I was REALLY hoping to avoid BC pills this time around. I didn’t use them before my mock cycle and things looked good at the end of that one, so I was hoping to do the same this cycle, but for some reason, I cannot skip those darn pills – eh. They seem worse on me than most of the other meds I’ve ever taken. I’m not a fan.

But, I start BC pills today and stop taking them on the 14th. I start the Lupron on the 10th. My meds this time around will be Cialis (as if Viagra wasn’t curious enough last time), estrace pills, pentoxy, and continuing 1000mg of vitamin E. This is all in addition to my regular stuff taken every day (listed on my timeline).
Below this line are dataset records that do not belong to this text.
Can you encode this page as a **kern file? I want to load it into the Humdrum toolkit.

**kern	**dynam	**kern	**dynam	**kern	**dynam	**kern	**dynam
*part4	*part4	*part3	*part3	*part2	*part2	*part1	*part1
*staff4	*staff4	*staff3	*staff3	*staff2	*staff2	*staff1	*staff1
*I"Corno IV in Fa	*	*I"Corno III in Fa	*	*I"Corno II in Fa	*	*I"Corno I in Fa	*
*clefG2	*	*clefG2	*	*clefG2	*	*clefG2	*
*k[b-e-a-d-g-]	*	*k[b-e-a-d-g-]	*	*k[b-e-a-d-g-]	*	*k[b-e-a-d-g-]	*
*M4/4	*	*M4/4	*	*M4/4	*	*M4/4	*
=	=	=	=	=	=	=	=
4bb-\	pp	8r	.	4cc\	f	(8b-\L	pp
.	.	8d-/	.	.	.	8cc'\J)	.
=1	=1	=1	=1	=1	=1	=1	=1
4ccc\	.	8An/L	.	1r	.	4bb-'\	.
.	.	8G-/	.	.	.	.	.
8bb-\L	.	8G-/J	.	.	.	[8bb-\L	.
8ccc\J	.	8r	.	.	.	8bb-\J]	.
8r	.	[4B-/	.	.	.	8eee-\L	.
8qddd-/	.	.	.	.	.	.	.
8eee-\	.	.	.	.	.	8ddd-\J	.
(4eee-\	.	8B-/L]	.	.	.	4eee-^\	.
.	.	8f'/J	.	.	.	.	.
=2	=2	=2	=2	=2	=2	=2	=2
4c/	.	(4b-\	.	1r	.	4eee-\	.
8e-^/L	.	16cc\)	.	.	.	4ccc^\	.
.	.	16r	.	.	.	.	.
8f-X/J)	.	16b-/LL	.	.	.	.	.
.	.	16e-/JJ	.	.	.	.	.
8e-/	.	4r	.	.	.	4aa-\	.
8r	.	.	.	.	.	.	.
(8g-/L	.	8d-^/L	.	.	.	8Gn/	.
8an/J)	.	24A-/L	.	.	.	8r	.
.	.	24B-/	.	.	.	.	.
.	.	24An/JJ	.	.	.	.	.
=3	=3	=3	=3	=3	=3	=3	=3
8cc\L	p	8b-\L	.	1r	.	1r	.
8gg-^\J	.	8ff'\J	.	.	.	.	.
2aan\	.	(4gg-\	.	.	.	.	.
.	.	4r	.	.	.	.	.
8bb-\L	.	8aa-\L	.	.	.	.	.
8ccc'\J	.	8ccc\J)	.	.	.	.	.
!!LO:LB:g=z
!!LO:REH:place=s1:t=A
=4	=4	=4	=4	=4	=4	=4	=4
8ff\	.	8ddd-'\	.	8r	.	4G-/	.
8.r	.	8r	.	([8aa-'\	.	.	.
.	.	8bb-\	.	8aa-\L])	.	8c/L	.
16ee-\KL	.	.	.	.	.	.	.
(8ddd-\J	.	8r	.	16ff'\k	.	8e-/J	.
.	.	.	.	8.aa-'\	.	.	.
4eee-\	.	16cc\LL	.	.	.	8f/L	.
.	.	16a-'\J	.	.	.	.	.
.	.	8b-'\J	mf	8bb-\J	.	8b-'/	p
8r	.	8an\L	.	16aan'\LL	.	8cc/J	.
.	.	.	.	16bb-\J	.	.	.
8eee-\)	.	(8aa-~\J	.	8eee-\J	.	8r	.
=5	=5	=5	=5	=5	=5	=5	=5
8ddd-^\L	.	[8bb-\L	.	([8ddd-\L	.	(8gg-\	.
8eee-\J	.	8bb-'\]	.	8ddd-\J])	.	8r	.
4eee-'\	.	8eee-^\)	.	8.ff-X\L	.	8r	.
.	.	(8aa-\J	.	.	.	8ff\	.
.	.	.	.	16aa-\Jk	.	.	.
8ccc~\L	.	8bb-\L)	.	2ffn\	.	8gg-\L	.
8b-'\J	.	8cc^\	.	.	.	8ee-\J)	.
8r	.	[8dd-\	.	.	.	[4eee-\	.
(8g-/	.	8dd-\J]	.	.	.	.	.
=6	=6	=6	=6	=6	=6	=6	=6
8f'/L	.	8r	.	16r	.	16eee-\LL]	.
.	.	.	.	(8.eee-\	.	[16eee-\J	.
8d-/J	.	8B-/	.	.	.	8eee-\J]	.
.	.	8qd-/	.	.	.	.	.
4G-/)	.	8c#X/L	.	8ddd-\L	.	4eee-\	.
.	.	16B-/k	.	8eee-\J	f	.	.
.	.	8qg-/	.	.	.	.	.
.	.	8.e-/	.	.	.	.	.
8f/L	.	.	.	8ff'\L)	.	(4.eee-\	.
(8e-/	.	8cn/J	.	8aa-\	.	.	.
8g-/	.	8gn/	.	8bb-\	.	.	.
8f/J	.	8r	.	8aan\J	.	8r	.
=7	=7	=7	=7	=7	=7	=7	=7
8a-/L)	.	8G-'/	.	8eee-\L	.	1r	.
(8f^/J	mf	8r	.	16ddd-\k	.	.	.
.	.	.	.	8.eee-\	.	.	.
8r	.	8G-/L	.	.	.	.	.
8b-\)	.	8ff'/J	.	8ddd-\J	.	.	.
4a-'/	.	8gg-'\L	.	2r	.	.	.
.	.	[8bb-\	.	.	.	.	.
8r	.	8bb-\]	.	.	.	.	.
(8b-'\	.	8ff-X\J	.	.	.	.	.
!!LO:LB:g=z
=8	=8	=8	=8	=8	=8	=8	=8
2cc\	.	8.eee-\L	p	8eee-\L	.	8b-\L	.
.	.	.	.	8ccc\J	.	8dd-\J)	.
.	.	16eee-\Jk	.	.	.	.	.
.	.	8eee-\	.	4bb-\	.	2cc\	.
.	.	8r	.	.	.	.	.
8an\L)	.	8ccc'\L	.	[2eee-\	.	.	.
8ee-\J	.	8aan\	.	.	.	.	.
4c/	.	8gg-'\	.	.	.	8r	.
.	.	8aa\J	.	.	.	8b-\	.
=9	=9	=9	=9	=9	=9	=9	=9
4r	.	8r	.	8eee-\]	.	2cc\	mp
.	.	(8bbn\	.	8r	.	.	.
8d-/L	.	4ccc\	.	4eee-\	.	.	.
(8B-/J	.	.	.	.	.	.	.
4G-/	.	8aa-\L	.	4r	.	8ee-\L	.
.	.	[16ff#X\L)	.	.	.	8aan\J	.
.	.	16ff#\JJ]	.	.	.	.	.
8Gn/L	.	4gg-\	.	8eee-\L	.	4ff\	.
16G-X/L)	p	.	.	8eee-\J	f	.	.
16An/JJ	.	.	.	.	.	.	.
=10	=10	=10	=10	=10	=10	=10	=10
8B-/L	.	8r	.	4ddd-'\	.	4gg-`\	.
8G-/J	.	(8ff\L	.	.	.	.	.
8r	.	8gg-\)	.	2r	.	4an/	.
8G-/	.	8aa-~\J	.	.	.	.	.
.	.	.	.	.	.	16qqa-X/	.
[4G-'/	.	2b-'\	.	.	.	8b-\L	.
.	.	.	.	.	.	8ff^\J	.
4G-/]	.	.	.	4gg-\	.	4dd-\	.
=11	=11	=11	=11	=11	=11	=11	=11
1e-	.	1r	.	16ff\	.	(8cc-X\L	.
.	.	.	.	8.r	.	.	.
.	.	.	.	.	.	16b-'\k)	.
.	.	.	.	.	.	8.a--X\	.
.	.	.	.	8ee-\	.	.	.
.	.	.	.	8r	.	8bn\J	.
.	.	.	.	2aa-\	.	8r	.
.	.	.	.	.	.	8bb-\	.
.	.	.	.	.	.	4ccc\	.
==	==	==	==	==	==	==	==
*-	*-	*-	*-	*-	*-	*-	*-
I feeling very out of control right now, but especially with this cycle. I don’t know what my regimen with meds will be. I don’t know what the results will be. I don’t know if we will do a frozen embryo transfer or go into surgery. I just. don’t. know. (And I didn’t even express any of my concern about the state of education, presidential elections, or where our family will be in five years.)

My amazing friend, my acupuncture therapist, pointed out that I have one job right now: wait. I need to wait. … That’s not fun, but it is liberating. And I know the Lord has a plan for all of US in all of THIS. I can’t imagine what it is, but He brought us our son, and if time were to rewind and our story were to change, we would not have him, so I give God thanks every day.